MasterCard International, which through its members helps individuals get credit, now wants to help low-income families do the same.

The Purchase, N.Y., card association and the Citicorp Foundation were two sponsors of the 1997 Microcredit Summit that was convened in Washington Sunday.

The summit, organized by the Results Educational Fund, represented global organizations that provide small-business loans to low-income families to help them start businesses and lift themselves out of poverty.

MasterCard plans to educate its 2,300 member banks about the microcredit program, said Sean Healey, a spokesman for the association.

Currently, hundreds of banks and nonprofit and community agencies generate funds for eight million families worldwide.

The summit launched a "dramatic expansion of these programs," said Jennifer Robey, media associate for the Washington-based fund.

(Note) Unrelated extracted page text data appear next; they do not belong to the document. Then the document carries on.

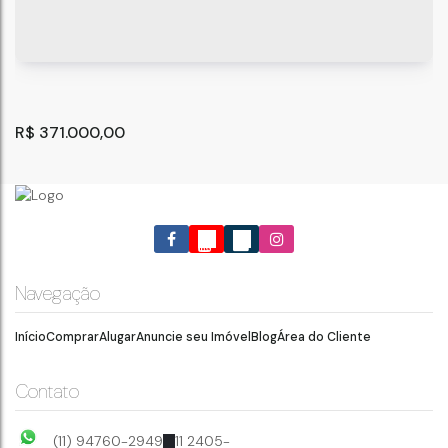
R$
371.000,00
Navegação
Início
Comprar
Alugar
Anuncie seu Imóvel
Blog
Área do Cliente
CASA A VENDA - ITAIM PAULISTA !
São Paulo
,
São Paulo
,
Brasil
Contato
3
4
(11) 94760-2949
11 2405-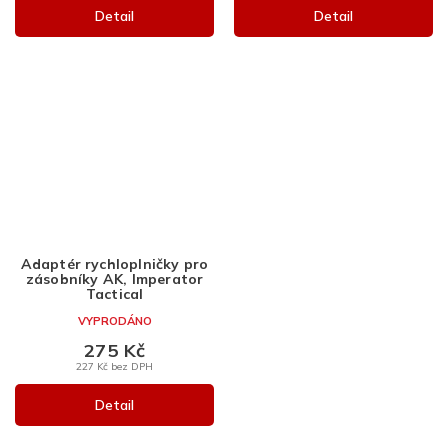
Detail
Detail
Adaptér rychloplničky pro
zásobníky AK, Imperator
Tactical
VYPRODÁNO
275 Kč
227 Kč bez DPH
Detail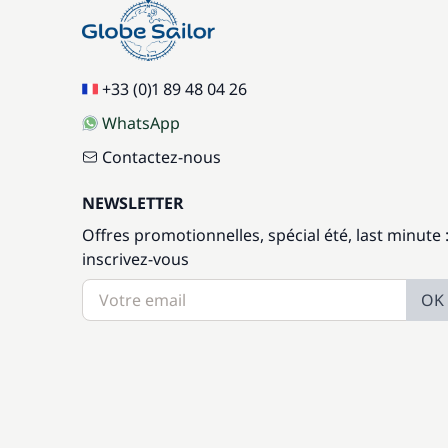
+33 (0)1 89 48 04 26
WhatsApp
Contactez-nous
NEWSLETTER
Offres promotionnelles, spécial été, last minute 
inscrivez-vous
OK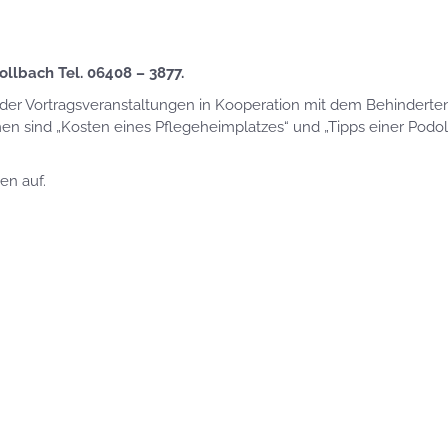
llbach Tel. 06408 – 3877.
eder Vortragsveranstaltungen in Kooperation mit dem Behinderte
n sind „Kosten eines Pflegeheimplatzes“ und „Tipps einer Podol
en auf.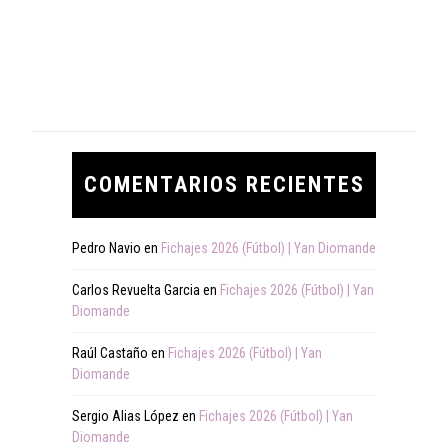
COMENTARIOS RECIENTES
Pedro Navio
en
Fichajes 2026 (Fútbol) | Yan Diomande
Carlos Revuelta Garcia
en
Fichajes 2026 (Fútbol) | Yan
Diomande
Raúl Castaño
en
Fichajes 2026 (Fútbol) | Yan
Diomande
Sergio Alias López
en
Fichajes 2026 (Fútbol) | Yan
Diomande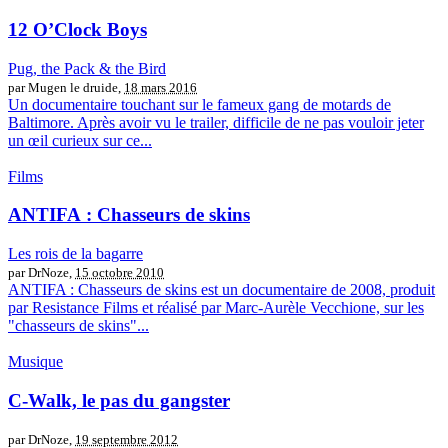
12 O’Clock Boys
Pug, the Pack & the Bird
par Mugen le druide,
18 mars 2016
Un documentaire touchant sur le fameux gang de motards de
Baltimore. Après avoir vu le trailer, difficile de ne pas vouloir jeter
un œil curieux sur ce...
Films
ANTIFA : Chasseurs de skins
Les rois de la bagarre
par DrNoze,
15 octobre 2010
ANTIFA : Chasseurs de skins est un documentaire de 2008, produit
par Resistance Films et réalisé par Marc-Aurèle Vecchione, sur les
"chasseurs de skins"...
Musique
C-Walk, le pas du gangster
par DrNoze,
19 septembre 2012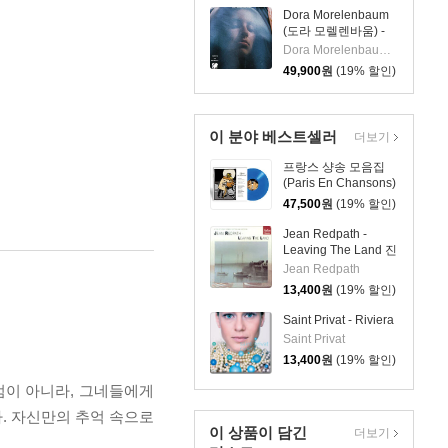
Dora Morelenbaum
(도라 모렐렌바움) -
Vento De Beirada
Dora Morelenbaum 노래
[LP]
49,900
원
(19% 할인)
이 분야 베스트셀러
더보기
프랑스 샹송 모음집
(Paris En Chansons)
[블루 컬러 LP]
47,500
원
(19% 할인)
Jean Redpath -
Leaving The Land 진
레드패스
Jean Redpath
13,400
원
(19% 할인)
Saint Privat - Riviera
Saint Privat
13,400
원
(19% 할인)
범이 아니라, 그네들에게
. 자신만의 추억 속으로
이 상품이 담긴
더보기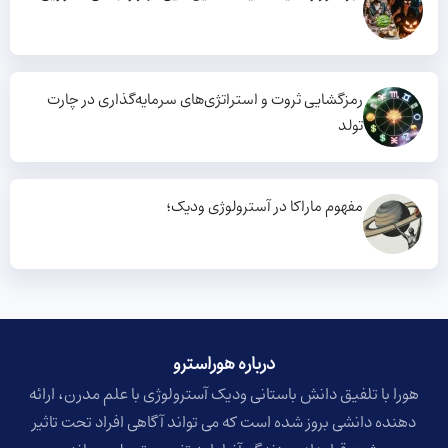
رمزگشایی ثروت و استراتژی‌های سرمایه‌گذاری در چارت
تولد
مفهوم ماراکا در آسترولوژی ودیک؛
درباره هوراسترو​
هورا با تلفیق دانش باستانی ودیک آسترولوژی با علم مدرن، ارائه
دهنده دانشی بروز شده است که می تواند آگاهی افراد تحت تاثیر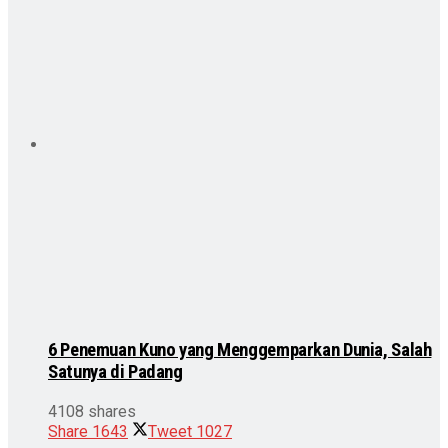
6 Penemuan Kuno yang Menggemparkan Dunia, Salah
Satunya di Padang
4108 shares
Share
1643
Tweet
1027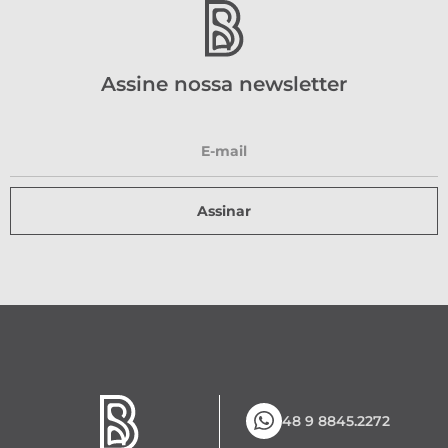
Assine nossa newsletter
Assinar
48 9 8845.2272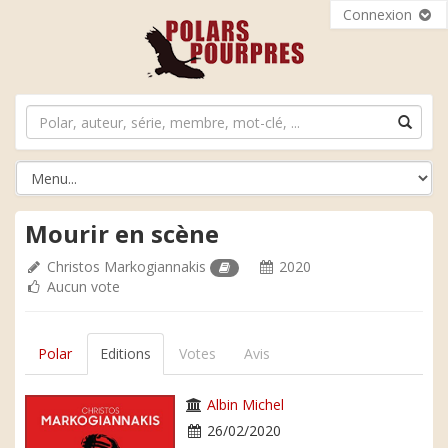
Connexion
Mourir en scène
Christos Markogiannakis
2020
Aucun vote
Polar
Editions
Votes
Avis
Albin Michel
26/02/2020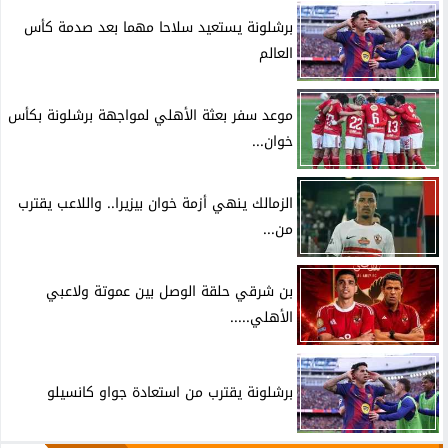
برشلونة يستعيد سلاحا مهما بعد صدمة كأس
العالم
موعد سفر بعثة الأهلي لمواجهة برشلونة بكأس
خوان...
الزمالك ينهي أزمة خوان بيزيرا.. واللاعب يقترب
من...
بن شرقي حلقة الوصل بين عموتة ولاعبي
الأهلي.....
برشلونة يقترب من استعادة جواو كانسيلو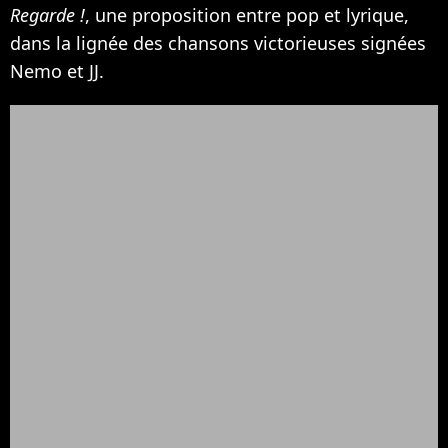
Regarde !
, une proposition entre pop et lyrique,
dans la lignée des chansons victorieuses signées
Nemo et JJ.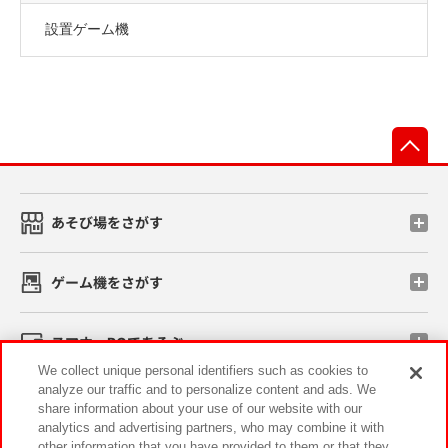
設置ゲーム機
先
あそび場をさがす
ゲーム機をさがす
スマホ・PCであそぶ
We collect unique personal identifiers such as cookies to
analyze our traffic and to personalize content and ads. We
イベント・キャンペーン
share information about your use of our website with our
analytics and advertising partners, who may combine it with
other information that you have provided to them or that they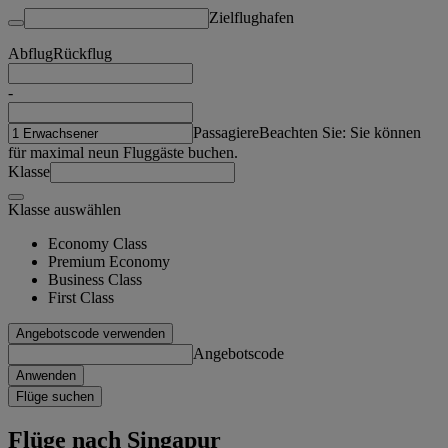
Zielflughafen
Abflug
Rückflug
-
Passagiere
Beachten Sie: Sie können
für maximal neun Fluggäste buchen.
Klasse
Klasse auswählen
Economy Class
Premium Economy
Business Class
First Class
Angebotscode verwenden
Angebotscode
Anwenden
Flüge suchen
Flüge nach Singapur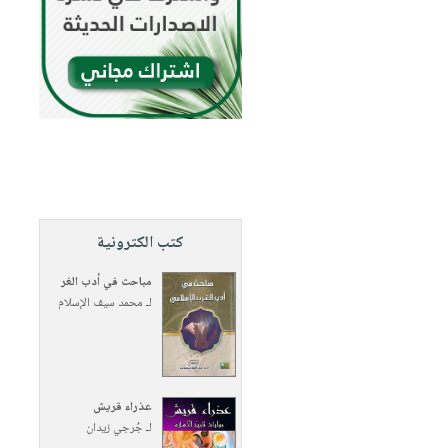
كتب الكترونية
مباحث في أدب الغر
لـ
محمد سيف الإسلام
عذراء قريش
لـ
جُرجي زيدان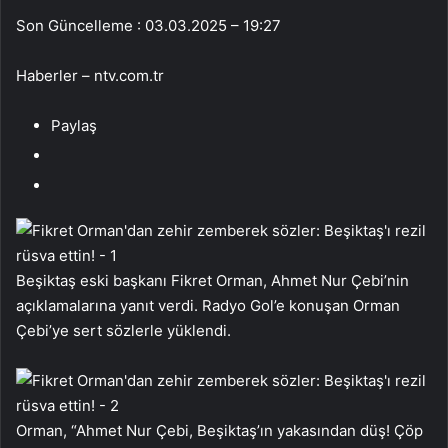
Son Güncelleme : 03.03.2025 – 19:27
Haberler – ntv.com.tr
Paylaş
Beşiktaş eski başkanı Fikret Orman, Ahmet Nur Çebi’nin
açıklamalarına yanıt verdi. Radyo Gol’e konuşan Orman
Çebi’ye sert sözlerle yüklendi.
Orman, “Ahmet Nur Çebi, Beşiktaş’ın yakasından düş! Çöp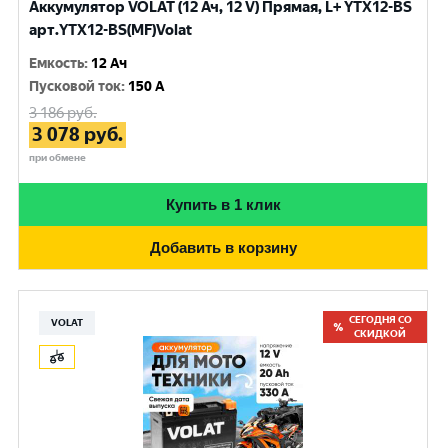
Аккумулятор VOLAT (12 Ач, 12 V) Прямая, L+ YTX12-BS
арт.YTX12-BS(MF)Volat
Емкость
:
12 Ач
Пусковой ток
:
150 A
3 186
руб.
3 078
руб.
при обмене
Купить в 1 клик
Добавить в корзину
СЕГОДНЯ СО
VOLAT
СКИДКОЙ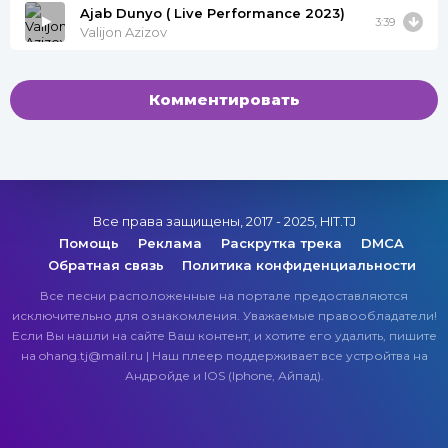
Ajab Dunyo ( Live Performance 2023)
3:39
Valijon Azizov
Комментировать
Все права защищены, 2017 - 2025, HIT.TJ
Помощь
Реклама
Раскрутка трека
DMCA
Обратная связь
Политика конфиденциальности
Все песни расположенные на портале предоставляются
исключительно для ознакомления. Уважаемые правообладатели!
Если Вы нашли на сайте Ваш контент, и хотите его удалить, пишите
на ohang.tj@mail.ru | Наш плеер поддерживает все устройтва на
Андройде и IOS (Iphone, Айпад).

Its goal is to reach 100 million of the world's poorest families by 2005.

Ms. Robey said that microcredit organizations have existed for 30 years. The United States has been involved for a decade, with 300 programs that reach 40,000 to 50,000 families.

Not to be confused with small-business development loans, microcredit loans vary from $25 to $25,000 per family. Funds are loaned at commercial rates for periods of three months to a year.

"Most microlending organizations have existing relationships with banks that lend them money that is then passed on to families in need," said Brandee McHale, vice president of the Citicorp Foundation in New York. "One of the goals for the U.S. is to garner more financial support from banks."

"The support of organizations like MasterCard is critical to increase the participation of banks in the United States," said Ms. Robey.

"MasterCard and Citicorp understand that supporting this program is a hand up, not a handout, and are sending the message that there is growth within the United States and international marketplaces," said John Bryant, chief executive officer of Los Angeles-based Operation Hope, a nonprofit organization that assists residents of inner cities to find funding for business ventures.